Transcribed page contents:
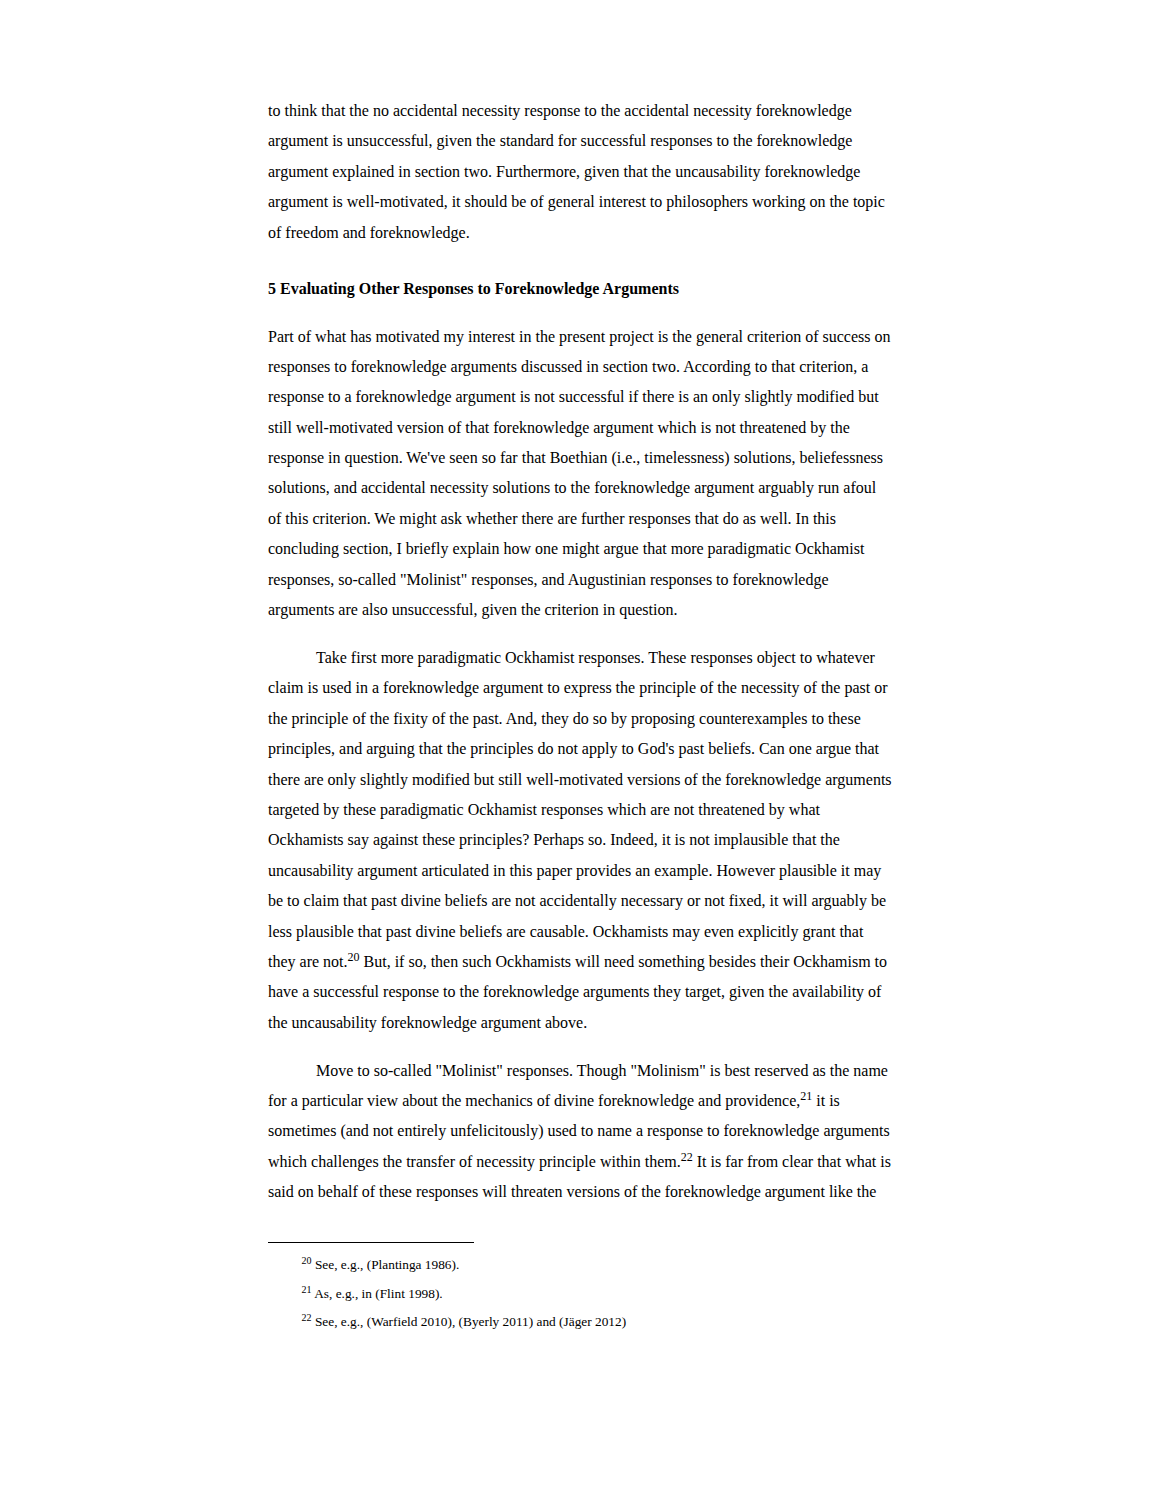to think that the no accidental necessity response to the accidental necessity foreknowledge argument is unsuccessful, given the standard for successful responses to the foreknowledge argument explained in section two. Furthermore, given that the uncausability foreknowledge argument is well-motivated, it should be of general interest to philosophers working on the topic of freedom and foreknowledge.
5 Evaluating Other Responses to Foreknowledge Arguments
Part of what has motivated my interest in the present project is the general criterion of success on responses to foreknowledge arguments discussed in section two. According to that criterion, a response to a foreknowledge argument is not successful if there is an only slightly modified but still well-motivated version of that foreknowledge argument which is not threatened by the response in question. We've seen so far that Boethian (i.e., timelessness) solutions, beliefessness solutions, and accidental necessity solutions to the foreknowledge argument arguably run afoul of this criterion. We might ask whether there are further responses that do as well. In this concluding section, I briefly explain how one might argue that more paradigmatic Ockhamist responses, so-called "Molinist" responses, and Augustinian responses to foreknowledge arguments are also unsuccessful, given the criterion in question.
Take first more paradigmatic Ockhamist responses. These responses object to whatever claim is used in a foreknowledge argument to express the principle of the necessity of the past or the principle of the fixity of the past. And, they do so by proposing counterexamples to these principles, and arguing that the principles do not apply to God's past beliefs. Can one argue that there are only slightly modified but still well-motivated versions of the foreknowledge arguments targeted by these paradigmatic Ockhamist responses which are not threatened by what Ockhamists say against these principles? Perhaps so. Indeed, it is not implausible that the uncausability argument articulated in this paper provides an example. However plausible it may be to claim that past divine beliefs are not accidentally necessary or not fixed, it will arguably be less plausible that past divine beliefs are causable. Ockhamists may even explicitly grant that they are not.20 But, if so, then such Ockhamists will need something besides their Ockhamism to have a successful response to the foreknowledge arguments they target, given the availability of the uncausability foreknowledge argument above.
Move to so-called "Molinist" responses. Though "Molinism" is best reserved as the name for a particular view about the mechanics of divine foreknowledge and providence,21 it is sometimes (and not entirely unfelicitously) used to name a response to foreknowledge arguments which challenges the transfer of necessity principle within them.22 It is far from clear that what is said on behalf of these responses will threaten versions of the foreknowledge argument like the
20 See, e.g., (Plantinga 1986).
21 As, e.g., in (Flint 1998).
22 See, e.g., (Warfield 2010), (Byerly 2011) and (Jäger 2012)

Your objective:
Print all data above verbatim, except pictures.

Answer to this task:
to think that the no accidental necessity response to the accidental necessity foreknowledge argument is unsuccessful, given the standard for successful responses to the foreknowledge argument explained in section two. Furthermore, given that the uncausability foreknowledge argument is well-motivated, it should be of general interest to philosophers working on the topic of freedom and foreknowledge.
5 Evaluating Other Responses to Foreknowledge Arguments
Part of what has motivated my interest in the present project is the general criterion of success on responses to foreknowledge arguments discussed in section two. According to that criterion, a response to a foreknowledge argument is not successful if there is an only slightly modified but still well-motivated version of that foreknowledge argument which is not threatened by the response in question. We've seen so far that Boethian (i.e., timelessness) solutions, beliefessness solutions, and accidental necessity solutions to the foreknowledge argument arguably run afoul of this criterion. We might ask whether there are further responses that do as well. In this concluding section, I briefly explain how one might argue that more paradigmatic Ockhamist responses, so-called "Molinist" responses, and Augustinian responses to foreknowledge arguments are also unsuccessful, given the criterion in question.
Take first more paradigmatic Ockhamist responses. These responses object to whatever claim is used in a foreknowledge argument to express the principle of the necessity of the past or the principle of the fixity of the past. And, they do so by proposing counterexamples to these principles, and arguing that the principles do not apply to God's past beliefs. Can one argue that there are only slightly modified but still well-motivated versions of the foreknowledge arguments targeted by these paradigmatic Ockhamist responses which are not threatened by what Ockhamists say against these principles? Perhaps so. Indeed, it is not implausible that the uncausability argument articulated in this paper provides an example. However plausible it may be to claim that past divine beliefs are not accidentally necessary or not fixed, it will arguably be less plausible that past divine beliefs are causable. Ockhamists may even explicitly grant that they are not.20 But, if so, then such Ockhamists will need something besides their Ockhamism to have a successful response to the foreknowledge arguments they target, given the availability of the uncausability foreknowledge argument above.
Move to so-called "Molinist" responses. Though "Molinism" is best reserved as the name for a particular view about the mechanics of divine foreknowledge and providence,21 it is sometimes (and not entirely unfelicitously) used to name a response to foreknowledge arguments which challenges the transfer of necessity principle within them.22 It is far from clear that what is said on behalf of these responses will threaten versions of the foreknowledge argument like the
20 See, e.g., (Plantinga 1986).
21 As, e.g., in (Flint 1998).
22 See, e.g., (Warfield 2010), (Byerly 2011) and (Jäger 2012)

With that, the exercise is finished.